Noone | 6 comments Hey Kenneth,

I don’t understand why you are using Heidegger’s opposed concepts of being-in-the-world and present-at-hand to define what you mean by present being/being-present etc. It is confusing because something whose being is structured by being-in-the-world (e.g. dasein) cannot be coherently understood as present-at-hand (e.g. like a rock), and conversely something whose being is present-at-hand cannot coherently be taken as being-in-the-world because it is not. Each ontological concept excludes the other.

I think maybe the cause of this category error might be that you are interpreting present-at-hand to be like a temporal tense, namely the present. While there are surely temporal aspects to the meaning of present-at-hand, as far as I know Heidegger never uses the term itself to describe the temporal tense of the present. For that he uses terms like being-amidst, fallenness, the Present, making-Present, the Now, etc. depending on which kind of temporality he is analysing (originary temporality, pragmatic temporality, world time, ordinary time). He uses present-at-hand on the other hand simply to denote the being of occurrentness or existentisa as opposed to the being of dasein (provisionally existence and later reinterpreted as care) and the being of equipment (ready-to-hand).

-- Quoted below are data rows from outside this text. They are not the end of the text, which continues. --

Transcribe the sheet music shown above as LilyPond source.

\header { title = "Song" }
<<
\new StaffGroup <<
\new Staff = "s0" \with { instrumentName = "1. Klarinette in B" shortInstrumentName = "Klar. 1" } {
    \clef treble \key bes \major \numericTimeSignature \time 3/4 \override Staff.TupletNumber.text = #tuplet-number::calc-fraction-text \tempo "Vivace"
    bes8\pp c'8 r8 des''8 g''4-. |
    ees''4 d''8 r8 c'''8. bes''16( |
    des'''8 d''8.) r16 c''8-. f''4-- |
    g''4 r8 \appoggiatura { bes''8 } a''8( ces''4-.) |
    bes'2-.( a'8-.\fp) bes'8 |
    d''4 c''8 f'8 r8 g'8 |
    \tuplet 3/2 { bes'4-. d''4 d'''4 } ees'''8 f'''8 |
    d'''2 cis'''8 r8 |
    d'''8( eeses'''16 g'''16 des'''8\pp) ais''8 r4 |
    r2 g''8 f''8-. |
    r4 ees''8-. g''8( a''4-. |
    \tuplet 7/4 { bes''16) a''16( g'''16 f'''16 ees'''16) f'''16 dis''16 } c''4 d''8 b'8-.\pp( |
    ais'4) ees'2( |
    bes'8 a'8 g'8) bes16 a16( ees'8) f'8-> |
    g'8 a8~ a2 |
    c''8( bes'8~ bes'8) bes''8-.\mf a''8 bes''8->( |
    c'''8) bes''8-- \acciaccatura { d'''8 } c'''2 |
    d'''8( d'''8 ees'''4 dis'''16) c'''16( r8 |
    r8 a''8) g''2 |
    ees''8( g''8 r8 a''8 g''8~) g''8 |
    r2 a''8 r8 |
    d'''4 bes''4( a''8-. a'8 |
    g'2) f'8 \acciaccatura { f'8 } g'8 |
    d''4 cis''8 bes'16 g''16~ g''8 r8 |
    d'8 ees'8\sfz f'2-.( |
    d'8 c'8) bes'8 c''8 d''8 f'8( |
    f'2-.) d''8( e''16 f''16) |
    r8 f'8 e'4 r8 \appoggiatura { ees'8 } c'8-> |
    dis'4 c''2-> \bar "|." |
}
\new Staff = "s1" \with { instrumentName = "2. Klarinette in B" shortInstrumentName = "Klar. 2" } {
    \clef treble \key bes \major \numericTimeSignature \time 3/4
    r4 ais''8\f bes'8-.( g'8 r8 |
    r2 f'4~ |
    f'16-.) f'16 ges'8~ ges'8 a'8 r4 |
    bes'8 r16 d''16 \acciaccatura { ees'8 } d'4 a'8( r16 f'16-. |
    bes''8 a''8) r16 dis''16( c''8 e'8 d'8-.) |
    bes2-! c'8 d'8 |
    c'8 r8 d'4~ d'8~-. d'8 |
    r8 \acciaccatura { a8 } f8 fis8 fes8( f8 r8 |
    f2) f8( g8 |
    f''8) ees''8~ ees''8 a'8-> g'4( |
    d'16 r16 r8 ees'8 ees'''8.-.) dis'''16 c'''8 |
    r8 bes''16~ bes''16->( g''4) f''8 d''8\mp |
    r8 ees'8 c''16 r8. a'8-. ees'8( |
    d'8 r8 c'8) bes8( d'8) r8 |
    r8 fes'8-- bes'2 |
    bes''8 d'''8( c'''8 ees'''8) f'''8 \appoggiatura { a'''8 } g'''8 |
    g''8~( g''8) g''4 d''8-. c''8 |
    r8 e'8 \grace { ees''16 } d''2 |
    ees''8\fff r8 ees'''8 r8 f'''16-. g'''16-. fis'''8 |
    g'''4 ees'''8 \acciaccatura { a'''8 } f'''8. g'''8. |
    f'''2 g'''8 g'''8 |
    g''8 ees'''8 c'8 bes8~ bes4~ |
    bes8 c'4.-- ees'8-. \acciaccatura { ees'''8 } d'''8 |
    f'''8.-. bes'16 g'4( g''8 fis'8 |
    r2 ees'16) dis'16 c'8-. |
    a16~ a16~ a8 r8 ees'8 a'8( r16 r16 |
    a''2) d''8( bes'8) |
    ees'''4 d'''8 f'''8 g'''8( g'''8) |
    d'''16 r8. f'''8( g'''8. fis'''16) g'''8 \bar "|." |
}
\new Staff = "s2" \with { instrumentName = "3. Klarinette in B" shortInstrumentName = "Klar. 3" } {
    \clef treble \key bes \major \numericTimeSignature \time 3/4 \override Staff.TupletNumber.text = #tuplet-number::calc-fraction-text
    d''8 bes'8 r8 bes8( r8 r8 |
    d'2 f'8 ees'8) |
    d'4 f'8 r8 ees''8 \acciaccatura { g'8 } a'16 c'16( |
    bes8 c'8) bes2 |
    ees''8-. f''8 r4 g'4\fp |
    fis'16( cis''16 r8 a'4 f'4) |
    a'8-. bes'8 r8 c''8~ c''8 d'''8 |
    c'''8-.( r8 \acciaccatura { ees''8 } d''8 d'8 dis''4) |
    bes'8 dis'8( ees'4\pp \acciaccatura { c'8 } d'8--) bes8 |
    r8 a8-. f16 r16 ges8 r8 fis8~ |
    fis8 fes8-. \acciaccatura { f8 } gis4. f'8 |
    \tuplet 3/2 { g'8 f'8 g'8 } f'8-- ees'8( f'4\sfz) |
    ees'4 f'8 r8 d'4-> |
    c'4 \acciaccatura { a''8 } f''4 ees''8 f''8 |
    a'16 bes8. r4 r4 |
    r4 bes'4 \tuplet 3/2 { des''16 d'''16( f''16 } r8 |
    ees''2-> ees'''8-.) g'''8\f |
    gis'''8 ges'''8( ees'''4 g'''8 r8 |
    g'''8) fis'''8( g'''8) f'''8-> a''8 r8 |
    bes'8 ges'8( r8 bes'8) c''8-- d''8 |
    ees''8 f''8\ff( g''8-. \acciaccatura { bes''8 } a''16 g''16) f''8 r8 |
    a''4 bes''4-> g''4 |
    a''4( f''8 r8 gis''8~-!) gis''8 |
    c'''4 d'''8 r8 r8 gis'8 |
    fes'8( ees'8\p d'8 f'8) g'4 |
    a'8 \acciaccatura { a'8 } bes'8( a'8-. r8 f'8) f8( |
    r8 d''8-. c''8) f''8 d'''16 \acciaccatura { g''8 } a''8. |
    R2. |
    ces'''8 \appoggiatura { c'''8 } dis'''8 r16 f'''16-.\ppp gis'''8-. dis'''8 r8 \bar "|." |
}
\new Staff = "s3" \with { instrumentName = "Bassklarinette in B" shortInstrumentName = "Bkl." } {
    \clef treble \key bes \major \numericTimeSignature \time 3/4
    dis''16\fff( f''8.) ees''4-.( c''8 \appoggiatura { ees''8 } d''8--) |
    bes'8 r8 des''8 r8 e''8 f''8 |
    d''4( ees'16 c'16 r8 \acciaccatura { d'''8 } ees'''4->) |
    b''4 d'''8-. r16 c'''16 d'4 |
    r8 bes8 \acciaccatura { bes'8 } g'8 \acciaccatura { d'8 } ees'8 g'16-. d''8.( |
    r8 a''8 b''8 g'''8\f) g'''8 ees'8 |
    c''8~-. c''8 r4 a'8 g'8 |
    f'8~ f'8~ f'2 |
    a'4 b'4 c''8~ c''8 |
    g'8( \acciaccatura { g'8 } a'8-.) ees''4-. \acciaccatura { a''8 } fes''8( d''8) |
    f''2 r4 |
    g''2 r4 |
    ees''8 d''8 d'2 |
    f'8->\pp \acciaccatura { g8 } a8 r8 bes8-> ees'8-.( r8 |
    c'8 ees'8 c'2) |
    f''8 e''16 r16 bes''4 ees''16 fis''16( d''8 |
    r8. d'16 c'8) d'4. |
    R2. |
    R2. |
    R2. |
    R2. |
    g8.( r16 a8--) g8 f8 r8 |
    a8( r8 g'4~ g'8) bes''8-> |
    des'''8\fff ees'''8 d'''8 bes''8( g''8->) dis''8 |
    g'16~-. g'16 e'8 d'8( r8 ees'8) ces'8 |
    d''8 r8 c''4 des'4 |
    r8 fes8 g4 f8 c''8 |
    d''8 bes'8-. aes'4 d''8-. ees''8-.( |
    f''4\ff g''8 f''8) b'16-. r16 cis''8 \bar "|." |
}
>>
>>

Here's a question. If death is a possibility how exactly do you understand that possibility? It seems like above you are using it in the sense of possibility as opposed to actuality. But does this kind of possibility have the being of presence-at-hand? "a kind of being which is essentially inappropriate to entities of dasein's character" (pg. 67). I think it does. Remember dasein's being is existence, which later on gets further interpreted as care. Taking his into account, what do you think Heidegger means when he talks about possibility and impossibility on page 307?